Key Conservative MP Graham Brady 'optimistic' for Brexit breakthrough

Key Conservative MP Graham Brady 'optimistic' for Brexit breakthrough

Key Conservative MP Graham Brady 'optimistic' for Brexit breakthrough

Sky News said the government meant to publish details on the tariff cuts if lawmakers reject Prime Minister Theresa May's Brexit deal in a vote due next week.

Britain is due to leave the European Union on 29 March, but Parliament has rejected May's deal, raising the prospect of a chaotic, economically damaging departure from the bloc.

European Union chief negotiator Michel Barnier is meeting U.K. Brexit Secretary Stephen Barclay and Attorney General Geoffrey Cox on Tuesday, as Britain seeks changes to a Brexit deal that has been rejected by U.K. lawmakers.

May's Conservative Party will monitor the negotiations in Brussels for anything that falls short of its Brexit demands.

Sinn Fein opposes Brexit, as did a majority of voters in Northern Ireland during the 2016 British referendum.

Meanwhile, International Trade Secretary Liam Fox has refused to rule out backing a no-deal Brexit if the Withdrawal Agreement is voted down by MPs next week.

May has pledged a vote will take place on her Brexit deal, including any changes agreed in Brussels, by March 12, though it is possible Downing Street will seek to put the vote to MPs as early as next week if changes can be secured.

It's understood that Michel Barnier told member states that proposals tabled by Geoffrey Cox for an arbitration panel that would allow the United Kingdom to exit the backstop were not acceptable, and that fresh proposals were needed.


Referring to the funds, Wigan MP Nandy said towns such as hers had been "shamefully ignored for decades" and hoped the new fund marks a new approach.

James Brokenshire added: "We have listened to people who are concerned by momentous changes to their communities and I am determined to provide the support they need to create a more prosperous future beyond Brexit".

Asked after a meeting of senior ministers whether May had set out specific details of what Cox was seeking, her spokesman said: "No ... you can expect them (Cox and Barclay) to be having detailed discussions around the legally binding changes we're seeking to the backstop, but it wasn't discussed at cabinet".

"Change is a necessary and often positive part of doing business, but the unavoidable disruption and increased trade barriers that no-deal would bring are entirely unproductive", Edwin Morgan, Interim Director General of the Institute of Directors, which conducted the survey, told The Week.
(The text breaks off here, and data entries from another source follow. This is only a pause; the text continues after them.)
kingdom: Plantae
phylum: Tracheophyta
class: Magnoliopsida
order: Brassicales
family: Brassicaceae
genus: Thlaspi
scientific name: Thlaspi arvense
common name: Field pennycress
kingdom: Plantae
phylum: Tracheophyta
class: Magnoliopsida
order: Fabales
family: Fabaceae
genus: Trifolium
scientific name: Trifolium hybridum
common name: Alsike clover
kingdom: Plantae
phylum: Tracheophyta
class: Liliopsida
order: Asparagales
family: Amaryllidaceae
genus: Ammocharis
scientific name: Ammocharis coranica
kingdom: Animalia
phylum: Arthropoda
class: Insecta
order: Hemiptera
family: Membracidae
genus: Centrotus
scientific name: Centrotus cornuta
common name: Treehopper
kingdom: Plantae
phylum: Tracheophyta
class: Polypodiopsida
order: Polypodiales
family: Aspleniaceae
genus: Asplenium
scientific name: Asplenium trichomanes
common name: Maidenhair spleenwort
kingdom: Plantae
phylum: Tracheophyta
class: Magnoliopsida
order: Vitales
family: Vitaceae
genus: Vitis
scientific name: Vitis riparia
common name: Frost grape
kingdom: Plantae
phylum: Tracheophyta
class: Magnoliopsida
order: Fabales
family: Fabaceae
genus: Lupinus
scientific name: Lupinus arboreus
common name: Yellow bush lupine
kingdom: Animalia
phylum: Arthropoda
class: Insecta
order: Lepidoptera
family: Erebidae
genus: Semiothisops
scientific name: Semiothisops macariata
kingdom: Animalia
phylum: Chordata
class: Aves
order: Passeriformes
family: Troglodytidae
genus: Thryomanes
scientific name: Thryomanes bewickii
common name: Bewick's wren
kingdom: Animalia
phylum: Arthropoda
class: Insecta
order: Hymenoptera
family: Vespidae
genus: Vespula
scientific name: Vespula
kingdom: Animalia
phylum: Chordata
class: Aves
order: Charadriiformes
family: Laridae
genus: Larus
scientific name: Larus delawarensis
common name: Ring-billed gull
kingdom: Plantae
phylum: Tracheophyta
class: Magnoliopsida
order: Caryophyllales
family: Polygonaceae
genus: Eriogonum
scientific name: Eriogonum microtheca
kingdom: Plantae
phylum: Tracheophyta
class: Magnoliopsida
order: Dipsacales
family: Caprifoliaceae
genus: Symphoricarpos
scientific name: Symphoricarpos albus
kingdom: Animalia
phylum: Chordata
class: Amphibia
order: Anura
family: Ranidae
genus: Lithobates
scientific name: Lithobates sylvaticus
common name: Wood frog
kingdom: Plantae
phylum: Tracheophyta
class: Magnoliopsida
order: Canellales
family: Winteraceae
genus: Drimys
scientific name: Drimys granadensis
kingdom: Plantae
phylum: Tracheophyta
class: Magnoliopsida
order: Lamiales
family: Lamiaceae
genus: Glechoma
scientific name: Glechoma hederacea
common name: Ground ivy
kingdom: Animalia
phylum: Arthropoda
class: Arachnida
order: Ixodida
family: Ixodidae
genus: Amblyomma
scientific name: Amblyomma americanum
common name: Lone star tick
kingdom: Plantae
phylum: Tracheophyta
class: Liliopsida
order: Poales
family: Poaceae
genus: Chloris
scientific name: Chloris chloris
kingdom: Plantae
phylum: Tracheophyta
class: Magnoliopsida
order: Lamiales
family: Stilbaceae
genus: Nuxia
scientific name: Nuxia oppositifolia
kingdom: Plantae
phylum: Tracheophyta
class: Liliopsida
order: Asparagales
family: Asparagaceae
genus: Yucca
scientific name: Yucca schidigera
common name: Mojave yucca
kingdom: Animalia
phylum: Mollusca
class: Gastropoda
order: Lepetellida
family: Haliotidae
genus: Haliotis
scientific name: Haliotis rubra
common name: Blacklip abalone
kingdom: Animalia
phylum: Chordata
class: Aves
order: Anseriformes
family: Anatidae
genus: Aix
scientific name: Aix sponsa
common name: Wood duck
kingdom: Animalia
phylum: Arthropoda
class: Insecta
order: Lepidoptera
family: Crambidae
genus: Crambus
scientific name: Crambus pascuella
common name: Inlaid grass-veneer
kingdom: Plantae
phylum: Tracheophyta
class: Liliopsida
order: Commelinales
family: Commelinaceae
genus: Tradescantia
No one in the cabinet wants no deal. "It is not what we want, but it is what we have been forced into". But PM May's exit deal with Brussels was rejected by lawmakers in January.

Labour said this week that it would back a second referendum, which it had previously ruled out, in order to stop a potentially catastrophic no-deal divorce from the European Union.

Last month, Nissan Motor Company confirmed it will move production of the new X-Trail SUV to Japan.

"That is what we will continue to pursue". If MPs again reject it, they will vote in the following days on whether to leave with no deal or delay Brexit.